I have a "main" process (write-only) in Python that generates a list of IDs which I would like to share with other independently created Python processes (read-only) on the same machine. I want the list to persist regardless if any of the "read" processes exit. I have been exploring ShareableList and SharedMemory from multiprocessing to see if it's suitable for this use case, but encountered some behavior I did not expect. The following is a script I wrote to test this out.

shareable_list.py

import argparse
from multiprocessing import shared_memory


def parse_args():
    parser = argparse.ArgumentParser()
    parser.add_argument("--name", type=str, default="shared-memory-test",
                        help="name of shared memory block")
    parser.add_argument("--process-type", type=str, default="read", help="If 'write', then "
                        "write to shared memory. If 'read', then read from shared memory.")
    return parser.parse_args()


if __name__ == "__main__":
    args = parse_args()
    max_seq_len = 64

    if args.process_type == "write":
        # initialize shared memory (preallocate in case I need to add more)
        share = shared_memory.ShareableList(sequence=["" for _ in range(max_seq_len)],
                                            name=args.name)
        print(f"created shared memory block {args.name} with sequence length {max_seq_len}")
        for i, data in enumerate(["a", "b", "c", "d", "e"]):
            data = str(i)
            print(f"writing {data} to shared memory")
            share[i] = data
    elif args.process_type == "read":
        # read data from shared_memory
        share = shared_memory.ShareableList(name=args.name)
        for i, data in enumerate(share):
            if data:
                print(f"read {data} from shared memory index {i}")
    else:
        raise ValueError(f"invalid process_type: {args.process_type}")

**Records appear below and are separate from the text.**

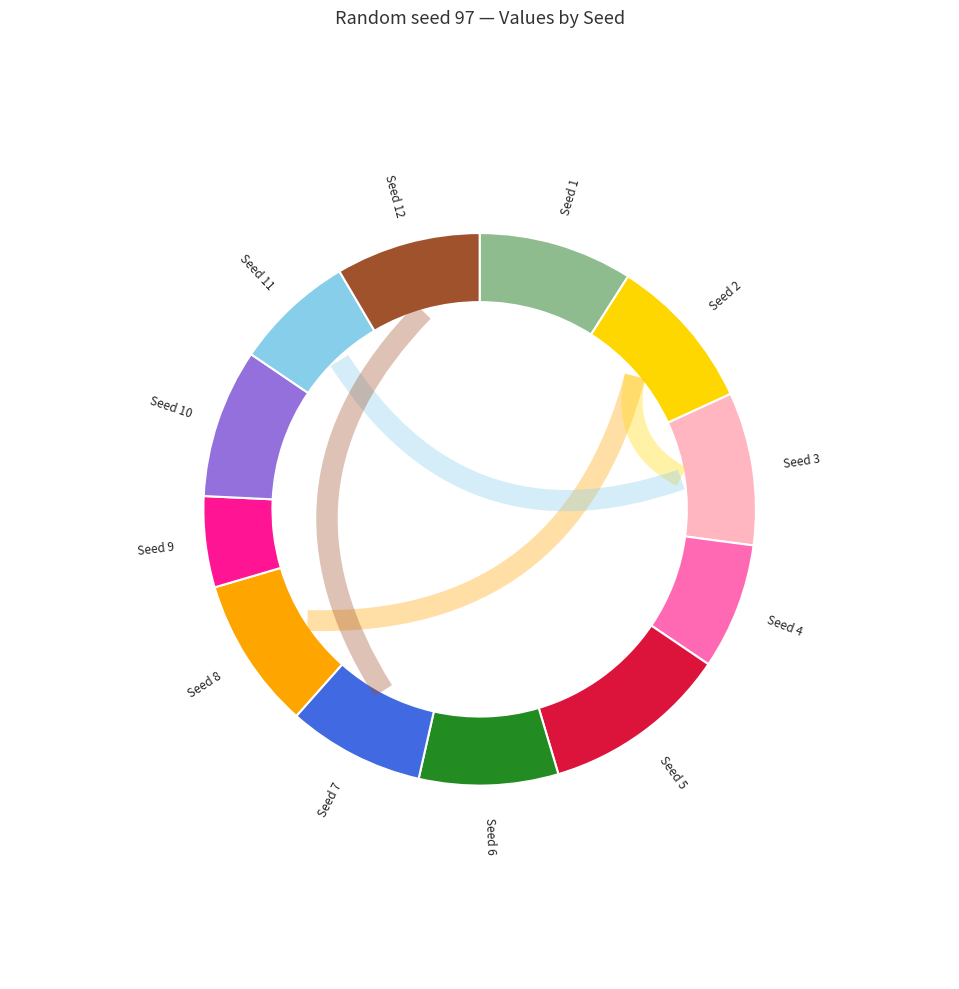

Is the sum of 3 and 2 greater than half?

No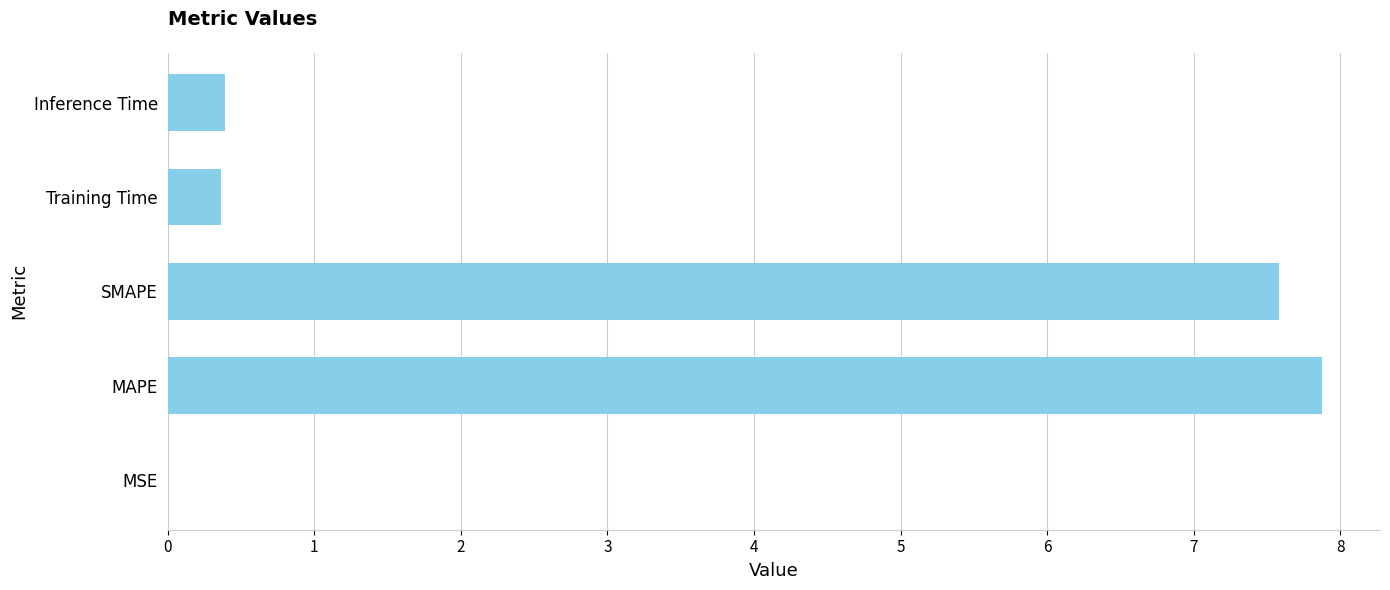

The value at SMAPE is 3.8. True or false?

False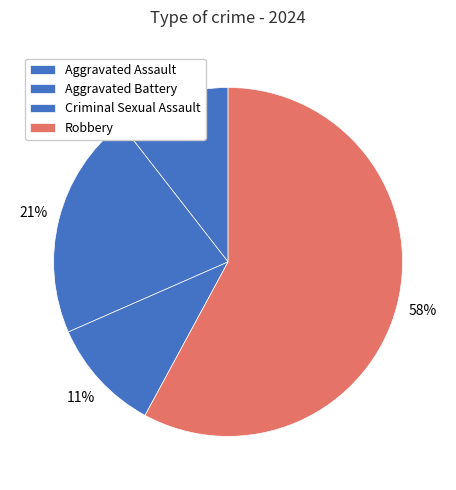

How many segments does this pie chart have?

4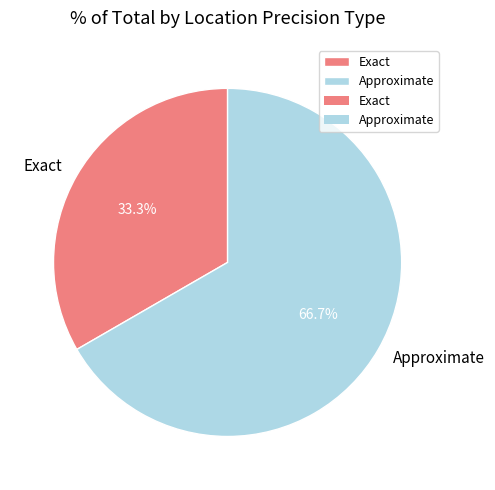

Which slice is the largest?

Approximate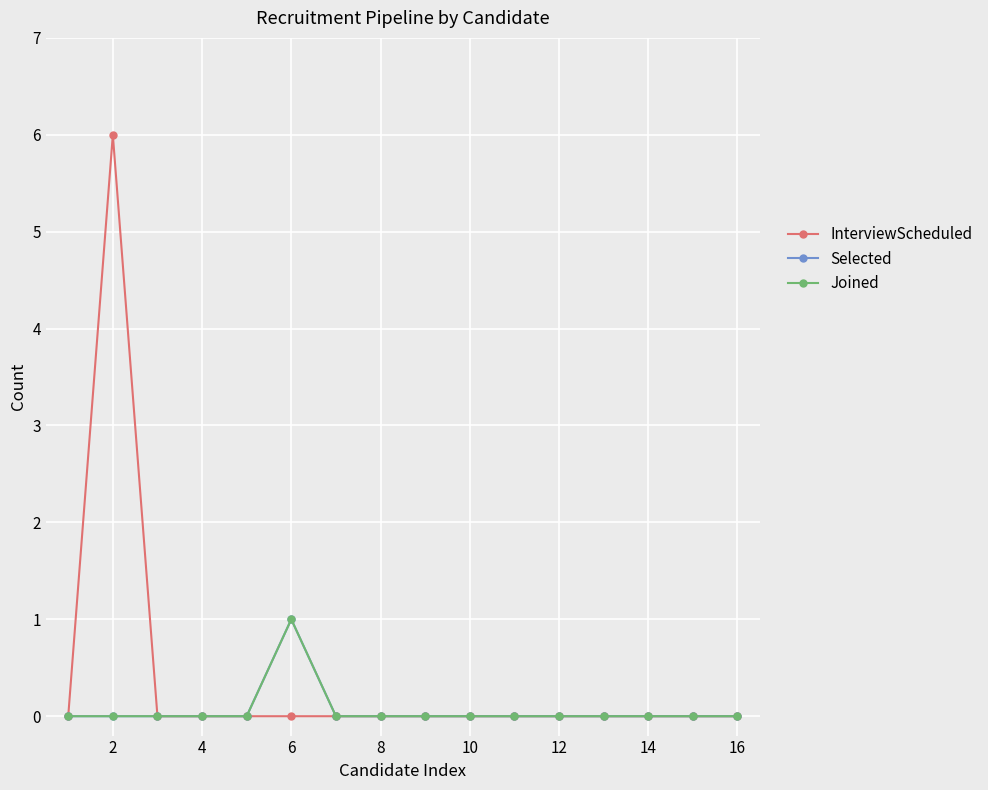

Reading left to right, list all the values displayed in this chart.

InterviewScheduled: 0	6	0	0	0	0	0	0	0	0	0	0	0	0	0	0
Selected: 0	0	0	0	0	1	0	0	0	0	0	0	0	0	0	0
Joined: 0	0	0	0	0	1	0	0	0	0	0	0	0	0	0	0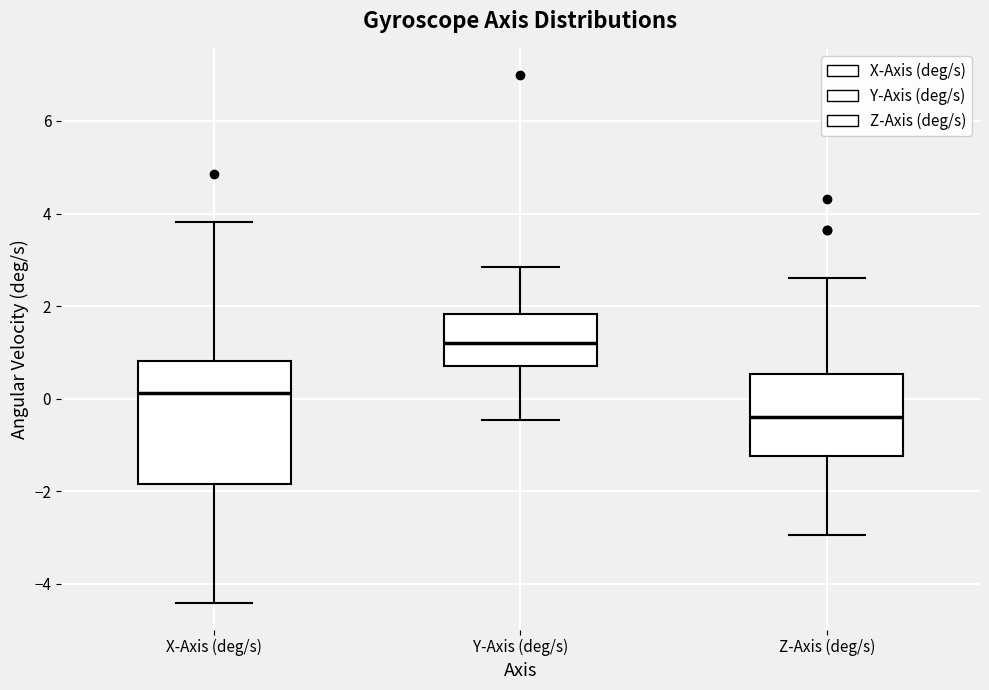

Reading left to right, read every box against the y-axis: the position of its median line, the range the box covers, and the ends of its whiskers. The values are not printed on the chart, so give them approximately, as read against the axis.

X-Axis (deg/s): median 0.2, box -1.8 to 0.8, whiskers -4.4 to 3.8
Y-Axis (deg/s): median 1.2, box 0.8 to 1.8, whiskers -0.4 to 2.8
Z-Axis (deg/s): median -0.4, box -1.2 to 0.6, whiskers -3.0 to 2.6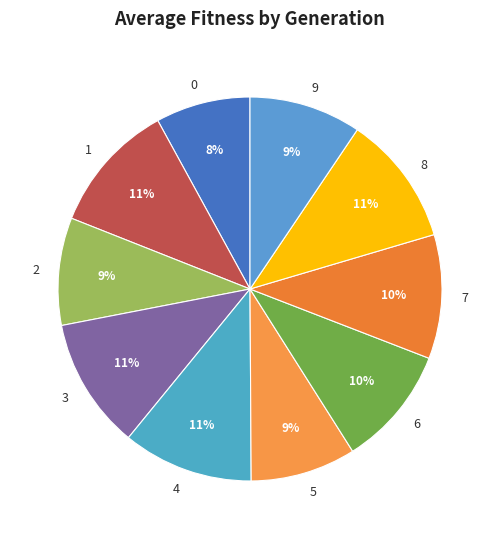

Is 9 the majority of the pie?

No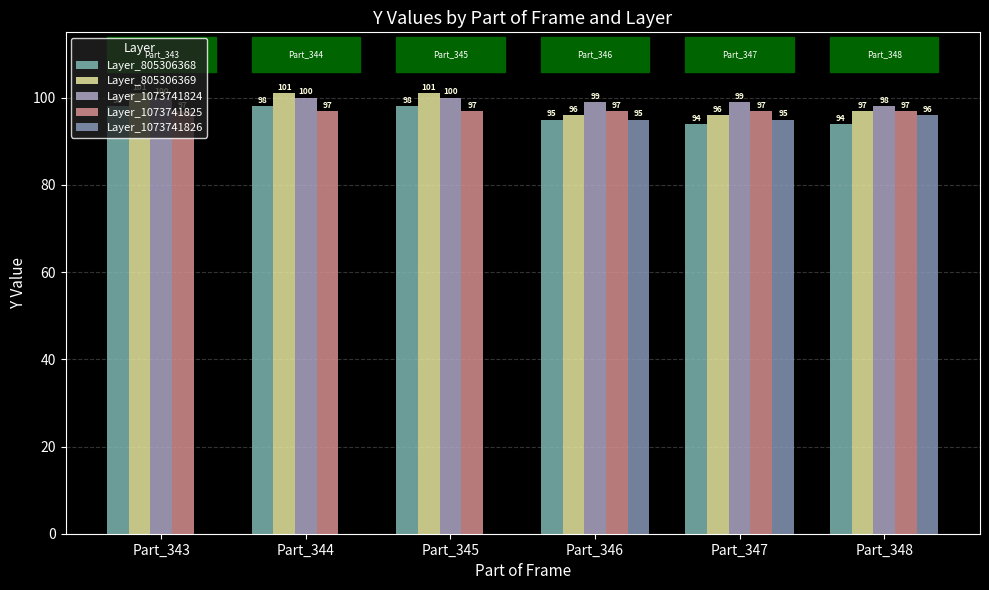

Which series has the widest spread of values?

Layer_1073741826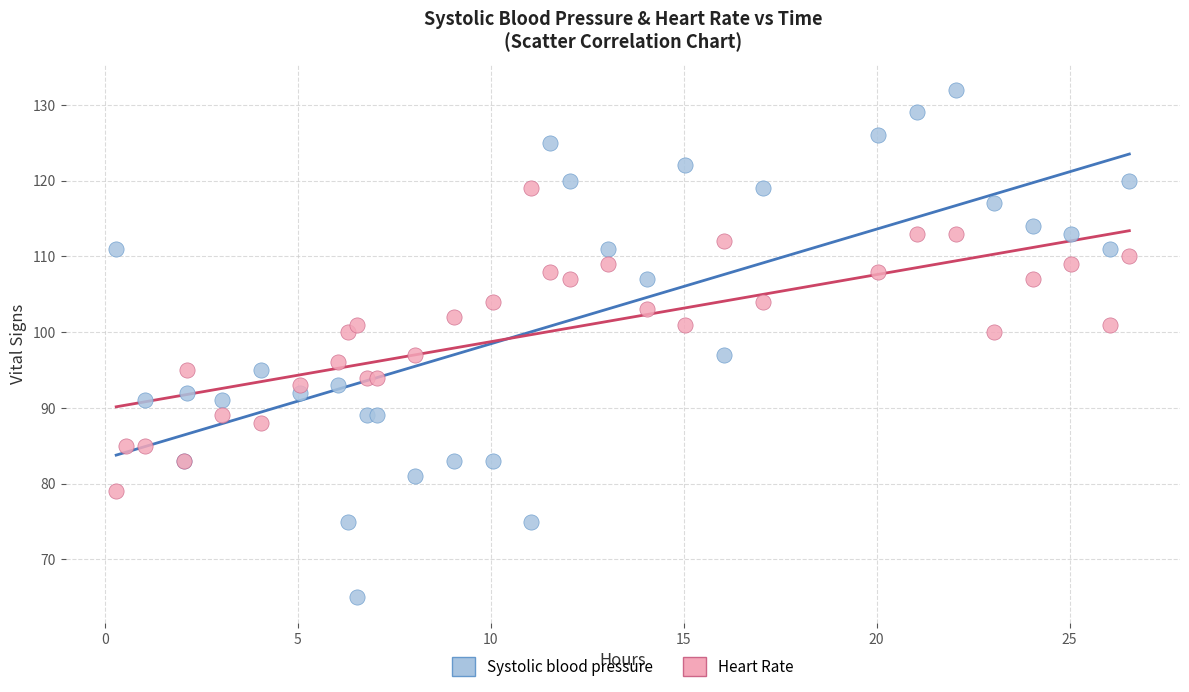

Which series contains the highest Y value?

Systolic blood pressure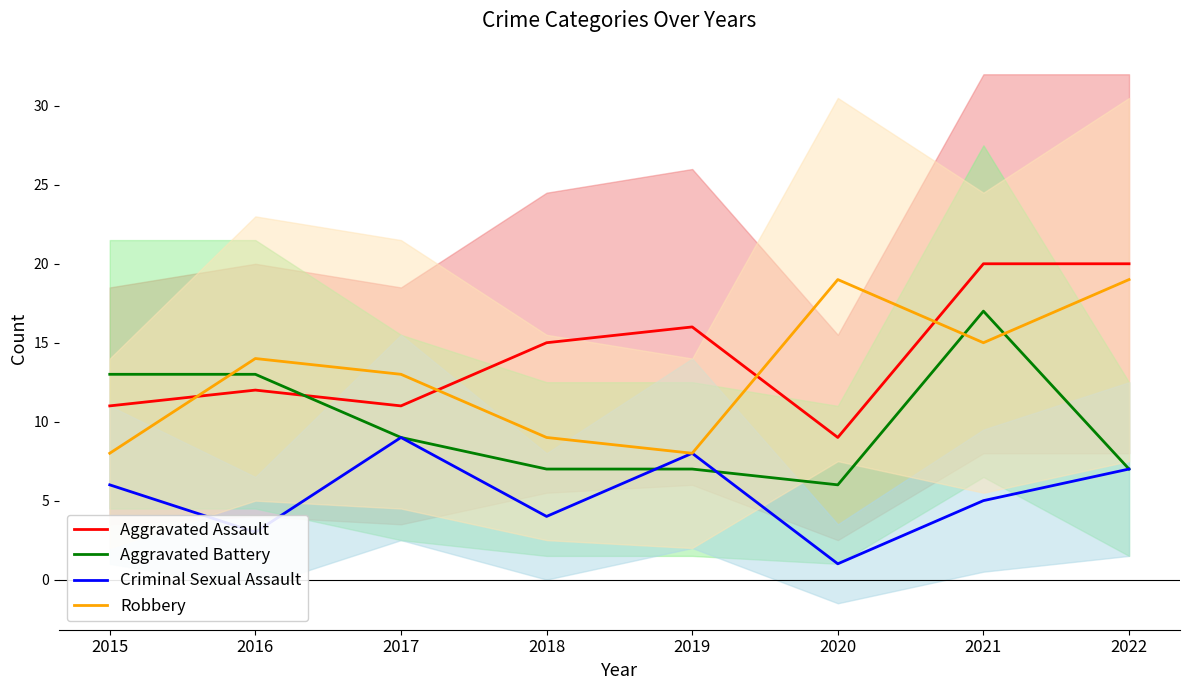

The Aggravated Assault series shows 13 at 2020. True or false?

False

    # stall until user quits
    input("Press enter to quit:")

    # close shared memory
    share.shm.close()
    if args.process_type == "write":
        share.shm.unlink()
        print(f"unlinked shared memory")

Here is how I tested it:

  1. Run python shareable_list.py --process-type write to create and fill a ShareableList object. Let this process continue.
  2. Open a new shell and run python shareable_list.py --process-type read
  3. Open a third shell and run python shareable_list.py --process-type read

The first process outputs the following (which is expected):

created shared memory block shared-memory-test with sequence length 64
writing 0 to shared memory
writing 1 to shared memory
writing 2 to shared memory
writing 3 to shared memory
writing 4 to shared memory

The second and third processes output this (also expected):

read 0 from shared memory index 0
read 1 from shared memory index 1
read 2 from shared memory index 2
read 3 from shared memory index 3
read 4 from shared memory index 4

However, when I close the second or third process by pressing "enter" I receive the following warning:

UserWarning: resource_tracker: There appear to be 1 leaked shared_memory objects to clean up at shutdown

It also seems to remove the shared memory block. After closing a "read" process, opening any new "read" processes or closing the "write" process results in the following error:

FileNotFoundError: [Errno 2] No such file or directory: '/shared-memory-test'

After reading the docs on close() and unlink(), I assumed that I would want to call close() before the "read" processes end and call close() and unlink() before the "write" process ends. My best guess is that the "read" processes here think they are the only processes tracking the object and shut it down because of this. Is my understanding incorrect here? Is this even a good approach to solving my problem? Thanks.


Solution

  • It appears as if this is a bug in the Python library.

    See this answer

    The bug is reported here

    It looks like it will be fixed (or worked around) in Python 3.13, which is planned to be released in October 2024, and will require an additional parameter track=True in the "reading" process.

    Although it's easy to reproduce this issue, I have also found that it does not always occur.